Medill, Joseph

Born: 1823-04-06 New Brunswick

Died: 1899-03-16 San Antonio, Texas

Joseph Medill moved to Stark County, Ohio, when he was nine and later studied law in Canton. He earned admittance to the bar in 1846 and started a practice in New Philadelphia. A Whig, Medill took an increasing interest in local journalism and became co-owner of the Coshocton Democratic Whig in 1849, renaming it the Republican. He moved to Cleveland and purchased the Daily Forest City in 1852. That same year, he married Katharine Patrick, with whom he had three children. Medill also became heavily involved in creating a new party to replace the Whigs and held a meeting in his Cleveland office to that effect in 1854. He is credited with coining the name "Republican" for the new party and became one of its greatest advocates as managing editor of the Chicago Tribune in 1855. He purchased the paper with Charles H. Ray that year and Ray served as editor-in-chief until 1863, when Medill took over. He was one of the masterminds of Abraham Lincoln's 1860 presidential campaign and a key advocate of holding the Republican National Convention in Chicago that year. During the Civil War, Medill largely supported the Lincoln administration although he urged an emancipationist war policy. Medill lost control of the Tribune in 1865, when other investors purchased it.

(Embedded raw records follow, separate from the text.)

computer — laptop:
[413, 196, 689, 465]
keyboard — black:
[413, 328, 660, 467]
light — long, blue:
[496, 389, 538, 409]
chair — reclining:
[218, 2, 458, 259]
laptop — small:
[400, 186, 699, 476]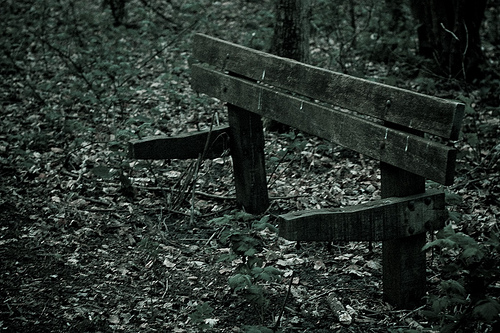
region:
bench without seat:
[165, 23, 469, 264]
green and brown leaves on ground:
[21, 202, 76, 244]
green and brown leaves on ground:
[190, 269, 227, 299]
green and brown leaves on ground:
[138, 261, 195, 299]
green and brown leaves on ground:
[41, 276, 105, 328]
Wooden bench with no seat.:
[119, 24, 469, 314]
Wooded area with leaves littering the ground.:
[2, 3, 499, 332]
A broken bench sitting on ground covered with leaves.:
[5, 4, 498, 330]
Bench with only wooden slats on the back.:
[120, 27, 465, 309]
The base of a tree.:
[259, 3, 319, 69]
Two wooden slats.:
[188, 30, 466, 190]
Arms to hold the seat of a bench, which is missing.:
[124, 128, 453, 243]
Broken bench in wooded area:
[114, 22, 466, 308]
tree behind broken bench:
[256, 3, 323, 68]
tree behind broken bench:
[407, 0, 498, 91]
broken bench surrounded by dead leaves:
[122, 22, 464, 314]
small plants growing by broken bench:
[424, 209, 496, 322]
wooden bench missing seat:
[124, 23, 461, 316]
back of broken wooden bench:
[181, 23, 465, 180]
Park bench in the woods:
[118, 32, 469, 257]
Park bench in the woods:
[116, 20, 466, 320]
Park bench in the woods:
[122, 19, 467, 310]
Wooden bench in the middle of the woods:
[117, 15, 466, 307]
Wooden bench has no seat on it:
[123, 127, 423, 309]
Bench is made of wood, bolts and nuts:
[62, 25, 467, 315]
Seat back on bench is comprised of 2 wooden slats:
[162, 16, 473, 191]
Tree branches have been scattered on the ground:
[37, 90, 369, 301]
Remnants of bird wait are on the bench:
[235, 65, 425, 180]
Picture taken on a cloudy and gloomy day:
[10, 10, 490, 320]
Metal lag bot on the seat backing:
[370, 92, 405, 112]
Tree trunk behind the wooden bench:
[259, 6, 343, 146]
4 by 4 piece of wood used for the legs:
[201, 53, 296, 222]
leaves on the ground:
[123, 270, 166, 320]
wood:
[306, 211, 355, 231]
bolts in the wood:
[381, 94, 395, 106]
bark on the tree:
[278, 20, 307, 50]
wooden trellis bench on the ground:
[189, 35, 445, 170]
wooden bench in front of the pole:
[276, 199, 447, 240]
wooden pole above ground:
[227, 113, 278, 219]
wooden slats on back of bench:
[178, 21, 470, 200]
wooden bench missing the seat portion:
[116, 23, 476, 327]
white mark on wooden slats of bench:
[256, 65, 273, 85]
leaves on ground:
[150, 229, 245, 291]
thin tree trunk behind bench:
[264, 0, 314, 67]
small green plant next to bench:
[411, 216, 499, 331]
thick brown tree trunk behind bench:
[403, 0, 494, 79]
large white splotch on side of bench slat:
[401, 194, 448, 239]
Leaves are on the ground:
[67, 158, 274, 322]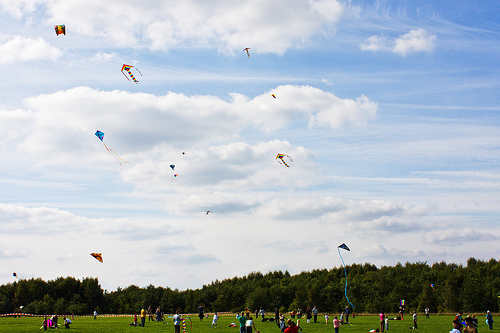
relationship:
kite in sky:
[93, 129, 129, 169] [1, 2, 477, 246]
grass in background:
[0, 312, 500, 333] [5, 301, 435, 321]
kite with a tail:
[93, 127, 105, 142] [101, 140, 122, 166]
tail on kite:
[335, 249, 356, 307] [335, 241, 350, 252]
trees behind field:
[213, 260, 436, 311] [14, 310, 465, 330]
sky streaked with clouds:
[317, 2, 483, 177] [61, 80, 341, 190]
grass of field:
[0, 312, 500, 333] [3, 310, 413, 331]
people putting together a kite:
[34, 313, 74, 331] [44, 319, 55, 329]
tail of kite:
[100, 140, 125, 171] [93, 130, 108, 142]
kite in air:
[54, 20, 66, 37] [9, 6, 413, 221]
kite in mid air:
[89, 127, 118, 157] [16, 42, 461, 214]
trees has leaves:
[440, 274, 459, 313] [2, 252, 498, 308]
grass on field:
[0, 312, 500, 333] [10, 308, 499, 328]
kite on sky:
[93, 129, 129, 169] [2, 3, 498, 263]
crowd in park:
[1, 303, 499, 332] [4, 304, 498, 329]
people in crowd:
[10, 303, 499, 332] [1, 303, 499, 332]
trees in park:
[2, 255, 498, 313] [2, 301, 498, 331]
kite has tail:
[272, 146, 293, 171] [277, 154, 293, 172]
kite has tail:
[335, 237, 351, 251] [333, 248, 345, 266]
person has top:
[235, 304, 256, 325] [237, 315, 251, 327]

Joseph P. McKerns, "Medill, Joseph," American National Biography, ed. by John A. Garraty and Mark C. Carnes (New York: Oxford University Press, 1999), 15:236-37; Megan McKinney, The Magnificent Medills: America's Royal Family of Journalism During a Century of Turbulent Splendor (New York: HarperCollins, 2011); Lloyd Wendt, Chicago Tribune: The Rise of a Great American Newspaper (Chicago: Rand McNally, 1979).